No motion was made to amend the answer to place the question raised in issue.
It is, of course, true that the effect of inventory on taxable income depends upon two factors, i. e., opening and closing inventory. It does not follow, however, that one of such factors alone may not be placed at issue. In the pleading petitioner questions but one — the closing inventory. So far as his answer indicates, respondent was content to confine the contest to the same single factor. An analogous case would be presented where a taxpayer alleged error in the rate of depreciation allowed on a building, and respondent countered with a general denial. In such case, we would consider only the useful life, which is determinative of the rate, as being at issue. The parties, having raised no question as to the cost or other basis, the other factor essential to computing the correct depreciation deduction, we would have no reason to question agreement by the parties upon that score. The same is true of the factor of closing inventory in the case at bar. It is elementary that the function of pleading is to confine the issues, and that the only way to enlarge upon the issues is to amend the pleading.
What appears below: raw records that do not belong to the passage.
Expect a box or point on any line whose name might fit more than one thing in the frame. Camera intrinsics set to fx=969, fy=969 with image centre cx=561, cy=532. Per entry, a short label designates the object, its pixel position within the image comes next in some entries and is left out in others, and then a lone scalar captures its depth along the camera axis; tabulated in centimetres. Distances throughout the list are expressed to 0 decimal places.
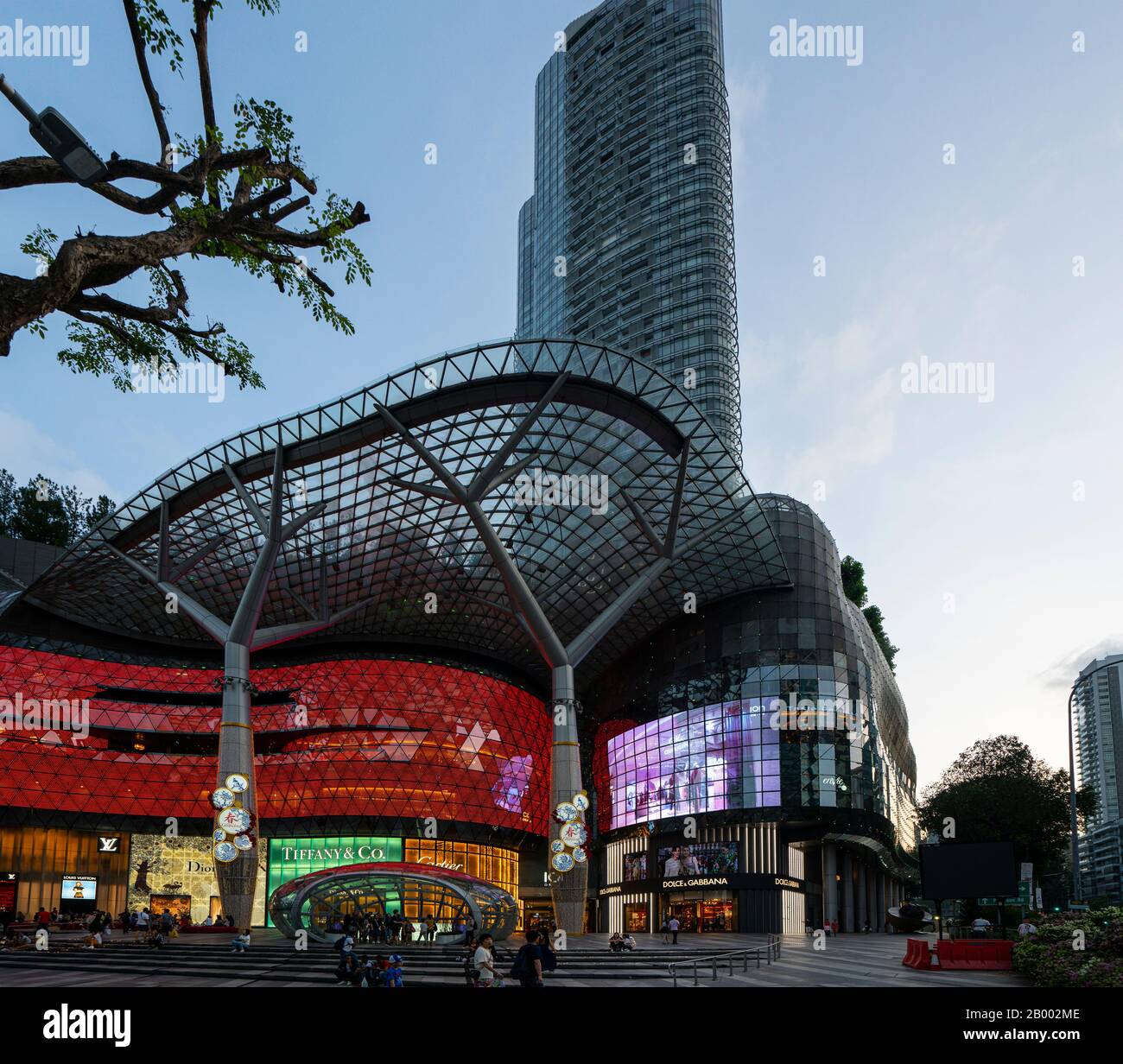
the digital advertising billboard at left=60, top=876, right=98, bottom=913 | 6950
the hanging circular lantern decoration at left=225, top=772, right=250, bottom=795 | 4800
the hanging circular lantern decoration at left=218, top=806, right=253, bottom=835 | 4681
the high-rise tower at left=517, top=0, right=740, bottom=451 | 15500
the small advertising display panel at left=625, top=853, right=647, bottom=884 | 7244
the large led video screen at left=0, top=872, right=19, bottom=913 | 6650
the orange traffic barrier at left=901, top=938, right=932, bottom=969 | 3014
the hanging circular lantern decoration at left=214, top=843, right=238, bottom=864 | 4706
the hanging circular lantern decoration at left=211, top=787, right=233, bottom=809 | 4694
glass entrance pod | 4044
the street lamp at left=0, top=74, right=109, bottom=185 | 879
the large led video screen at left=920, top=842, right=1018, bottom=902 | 2905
(4) This question is settled by stipulation, which will be given due consideration in the recomputation.
(5) The accrual of $6,861.40, representing petitioner’s share of the 1920 earnings of the firm of Beck & Babb, as an item of income in 1920, is not questioned by petitioner. United States v. Anderson, 269 U. S. 422. By the same token petitioner’s share of 1919 earnings of that firm, or $4,700, accrued in 1919 income and should have been excluded from 1920 income.
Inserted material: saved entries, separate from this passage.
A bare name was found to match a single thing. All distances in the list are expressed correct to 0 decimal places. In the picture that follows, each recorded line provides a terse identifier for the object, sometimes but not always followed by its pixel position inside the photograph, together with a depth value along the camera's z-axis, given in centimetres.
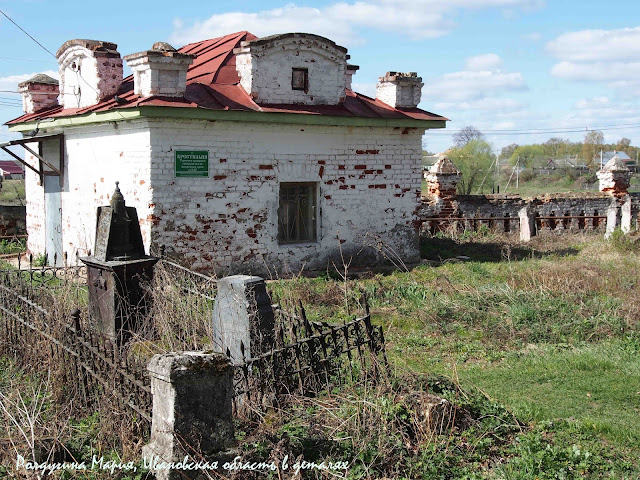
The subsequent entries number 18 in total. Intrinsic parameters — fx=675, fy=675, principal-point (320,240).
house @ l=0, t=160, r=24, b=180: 5498
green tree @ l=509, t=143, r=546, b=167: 6352
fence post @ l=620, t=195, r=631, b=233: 1756
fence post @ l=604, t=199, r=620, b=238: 1777
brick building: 1112
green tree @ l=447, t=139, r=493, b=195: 3306
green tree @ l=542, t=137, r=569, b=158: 7512
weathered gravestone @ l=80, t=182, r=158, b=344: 780
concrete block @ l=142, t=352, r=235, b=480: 430
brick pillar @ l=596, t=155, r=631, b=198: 2130
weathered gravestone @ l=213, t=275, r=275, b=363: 615
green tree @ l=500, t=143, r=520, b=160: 8026
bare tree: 6014
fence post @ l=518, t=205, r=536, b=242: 1734
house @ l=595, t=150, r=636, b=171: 6257
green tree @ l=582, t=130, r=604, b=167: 6456
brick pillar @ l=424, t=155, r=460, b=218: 1773
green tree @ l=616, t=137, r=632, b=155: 7731
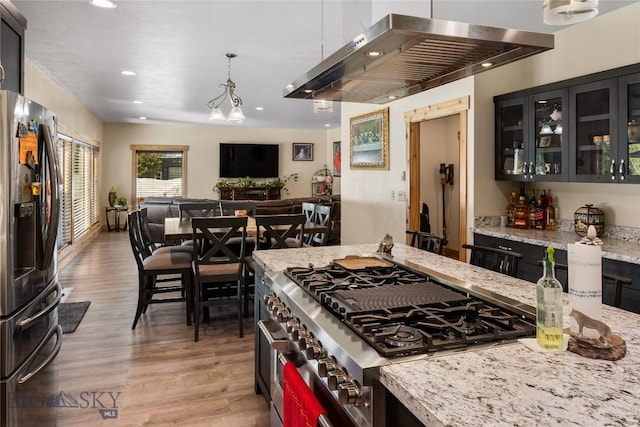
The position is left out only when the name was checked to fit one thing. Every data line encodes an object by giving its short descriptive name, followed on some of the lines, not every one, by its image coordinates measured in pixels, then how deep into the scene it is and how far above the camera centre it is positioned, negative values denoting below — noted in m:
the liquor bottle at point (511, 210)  4.05 -0.09
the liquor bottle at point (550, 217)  3.84 -0.15
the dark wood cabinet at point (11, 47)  2.39 +0.87
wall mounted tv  11.23 +1.01
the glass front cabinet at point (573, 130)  2.95 +0.52
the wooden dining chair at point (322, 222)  4.48 -0.24
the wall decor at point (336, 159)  11.41 +1.04
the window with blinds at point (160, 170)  10.88 +0.72
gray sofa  7.25 -0.17
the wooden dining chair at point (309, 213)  5.19 -0.16
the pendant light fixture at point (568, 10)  1.71 +0.74
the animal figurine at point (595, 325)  1.13 -0.32
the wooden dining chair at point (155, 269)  3.75 -0.58
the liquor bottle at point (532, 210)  3.89 -0.09
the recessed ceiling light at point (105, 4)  3.19 +1.42
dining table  3.79 -0.27
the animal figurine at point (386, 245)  2.48 -0.26
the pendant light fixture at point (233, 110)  4.82 +1.01
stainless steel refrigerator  1.80 -0.27
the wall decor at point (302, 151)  11.92 +1.30
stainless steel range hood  1.40 +0.54
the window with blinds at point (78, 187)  6.80 +0.24
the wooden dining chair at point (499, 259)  2.19 -0.31
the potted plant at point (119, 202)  10.27 -0.05
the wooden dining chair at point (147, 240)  4.34 -0.41
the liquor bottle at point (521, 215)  3.94 -0.13
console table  11.08 +0.17
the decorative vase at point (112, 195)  10.34 +0.12
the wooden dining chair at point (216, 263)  3.47 -0.51
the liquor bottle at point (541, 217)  3.86 -0.15
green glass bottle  1.12 -0.28
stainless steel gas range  1.09 -0.37
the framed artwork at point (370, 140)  5.21 +0.74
(6) We have found as a fact that no deductions were claimed on account of any of the items contained in the list set out in our find*506ings of fact, and now alleged to be deductible as expense. We can not assume that items numbered 1 and 2, therein, though trivial, were expense items. Likewise, we have no assurance that item No. 3 should not have been and/or was not included in inventory. The exact nature of the commercial reports received from R. G. Dun is not disclosed and we can not be expected to know, as a matter of common knowledge, that all commercial reports published by that firm have no value beyond the current year. The membership fee in the traffic league, the items of advertising and rent, and salary paid are deductible, as is the liability for printing and office supplies. The remaining items we must deny for lack of evidence.
Another list representing commissions paid or purchases made was introduced in evidence. Such list gives only the dates of the several accounts, the name of the creditor, the amount of the liability, the number and page of the journal from which they were taken. No explanatory evidence was adduced concerning any of the items. Accepting the testimony as to what the accounts represented, we can not say that none of the purchases made were for capital items. The opinion of a witness that all the items were expense items is a conclusion of law, so far as purchases made are concerned, which we can not accept. Since we can not segregate the items, the claim is denied in toto.
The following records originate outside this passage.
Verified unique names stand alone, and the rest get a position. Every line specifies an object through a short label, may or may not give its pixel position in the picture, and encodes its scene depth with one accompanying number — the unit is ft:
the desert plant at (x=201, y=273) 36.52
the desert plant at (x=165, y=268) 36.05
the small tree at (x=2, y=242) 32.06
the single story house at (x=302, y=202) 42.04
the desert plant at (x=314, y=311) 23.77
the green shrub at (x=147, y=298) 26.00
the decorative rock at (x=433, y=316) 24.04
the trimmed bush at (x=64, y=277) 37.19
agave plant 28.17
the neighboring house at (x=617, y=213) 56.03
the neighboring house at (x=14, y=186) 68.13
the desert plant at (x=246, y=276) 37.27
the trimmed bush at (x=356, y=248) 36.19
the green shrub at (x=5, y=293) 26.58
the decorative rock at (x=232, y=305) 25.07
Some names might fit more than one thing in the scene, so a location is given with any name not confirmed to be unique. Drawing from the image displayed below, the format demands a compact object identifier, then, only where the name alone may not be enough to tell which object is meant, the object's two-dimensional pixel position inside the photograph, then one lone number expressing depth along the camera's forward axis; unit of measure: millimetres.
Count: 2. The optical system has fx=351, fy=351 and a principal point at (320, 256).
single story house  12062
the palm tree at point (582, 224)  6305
(7) The $3,000 architect’s fees for plans for a new office building contemplated early in 1920, which project was definitely abandoned within the year, is an allowable deduction for 1920. Continental Trust Co., 7 B. T. A. 539; Murphy Transfer & Storage Co., 7 B. T. A. 1148. This amount was included in 1920 by being capitalized in the real estate account. Respondent has again added it to income. Adjustment will be made in income to correct such duplication, in addition to allowance of deduction.
Judgment will be entered under Rule 50.